### Data excerpts ###

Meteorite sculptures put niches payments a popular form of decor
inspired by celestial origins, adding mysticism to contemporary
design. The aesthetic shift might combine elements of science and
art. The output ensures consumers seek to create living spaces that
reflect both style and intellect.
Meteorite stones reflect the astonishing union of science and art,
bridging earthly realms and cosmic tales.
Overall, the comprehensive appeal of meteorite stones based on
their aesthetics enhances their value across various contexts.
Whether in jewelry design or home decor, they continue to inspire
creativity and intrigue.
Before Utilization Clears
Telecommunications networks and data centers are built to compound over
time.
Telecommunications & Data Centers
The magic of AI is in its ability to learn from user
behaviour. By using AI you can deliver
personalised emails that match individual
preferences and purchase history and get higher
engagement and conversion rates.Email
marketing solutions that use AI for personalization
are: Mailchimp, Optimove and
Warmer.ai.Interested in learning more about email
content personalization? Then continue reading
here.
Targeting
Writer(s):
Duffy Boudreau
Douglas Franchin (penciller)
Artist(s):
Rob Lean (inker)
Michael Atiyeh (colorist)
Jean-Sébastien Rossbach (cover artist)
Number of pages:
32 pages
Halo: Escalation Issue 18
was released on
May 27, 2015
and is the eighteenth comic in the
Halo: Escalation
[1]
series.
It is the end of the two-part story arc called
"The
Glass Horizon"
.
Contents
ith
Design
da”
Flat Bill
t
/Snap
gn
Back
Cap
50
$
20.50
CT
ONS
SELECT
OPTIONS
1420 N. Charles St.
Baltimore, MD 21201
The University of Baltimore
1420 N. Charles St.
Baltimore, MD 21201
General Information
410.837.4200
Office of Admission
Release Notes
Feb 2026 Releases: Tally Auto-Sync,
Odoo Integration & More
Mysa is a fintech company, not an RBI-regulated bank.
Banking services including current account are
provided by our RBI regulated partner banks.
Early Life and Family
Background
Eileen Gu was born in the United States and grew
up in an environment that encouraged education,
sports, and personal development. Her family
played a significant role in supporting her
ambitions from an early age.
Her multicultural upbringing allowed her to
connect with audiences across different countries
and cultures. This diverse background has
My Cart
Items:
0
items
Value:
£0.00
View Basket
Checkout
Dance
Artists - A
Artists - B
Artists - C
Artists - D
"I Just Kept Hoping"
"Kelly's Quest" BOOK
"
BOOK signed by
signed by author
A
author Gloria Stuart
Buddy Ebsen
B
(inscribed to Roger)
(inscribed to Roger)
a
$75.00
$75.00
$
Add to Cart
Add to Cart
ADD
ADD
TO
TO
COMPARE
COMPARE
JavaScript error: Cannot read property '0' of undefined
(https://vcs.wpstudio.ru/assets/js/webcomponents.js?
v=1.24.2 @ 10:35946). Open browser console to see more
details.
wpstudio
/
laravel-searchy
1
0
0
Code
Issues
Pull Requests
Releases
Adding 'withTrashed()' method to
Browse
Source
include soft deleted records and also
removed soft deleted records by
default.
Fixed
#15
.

###

> [Instructions to follow]: Please copy the records from the beginning through the line containing "May 27, 2015", changing "decor" to "ornament" and leaving everything else unchanged.

> [Written answer]:
Meteorite sculptures put niches payments a popular form of ornament
inspired by celestial origins, adding mysticism to contemporary
design. The aesthetic shift might combine elements of science and
art. The output ensures consumers seek to create living spaces that
reflect both style and intellect.
Meteorite stones reflect the astonishing union of science and art,
bridging earthly realms and cosmic tales.
Overall, the comprehensive appeal of meteorite stones based on
their aesthetics enhances their value across various contexts.
Whether in jewelry design or home ornament, they continue to inspire
creativity and intrigue.
Before Utilization Clears
Telecommunications networks and data centers are built to compound over
time.
Telecommunications & Data Centers
The magic of AI is in its ability to learn from user
behaviour. By using AI you can deliver
personalised emails that match individual
preferences and purchase history and get higher
engagement and conversion rates.Email
marketing solutions that use AI for personalization
are: Mailchimp, Optimove and
Warmer.ai.Interested in learning more about email
content personalization? Then continue reading
here.
Targeting
Writer(s):
Duffy Boudreau
Douglas Franchin (penciller)
Artist(s):
Rob Lean (inker)
Michael Atiyeh (colorist)
Jean-Sébastien Rossbach (cover artist)
Number of pages:
32 pages
Halo: Escalation Issue 18
was released on
May 27, 2015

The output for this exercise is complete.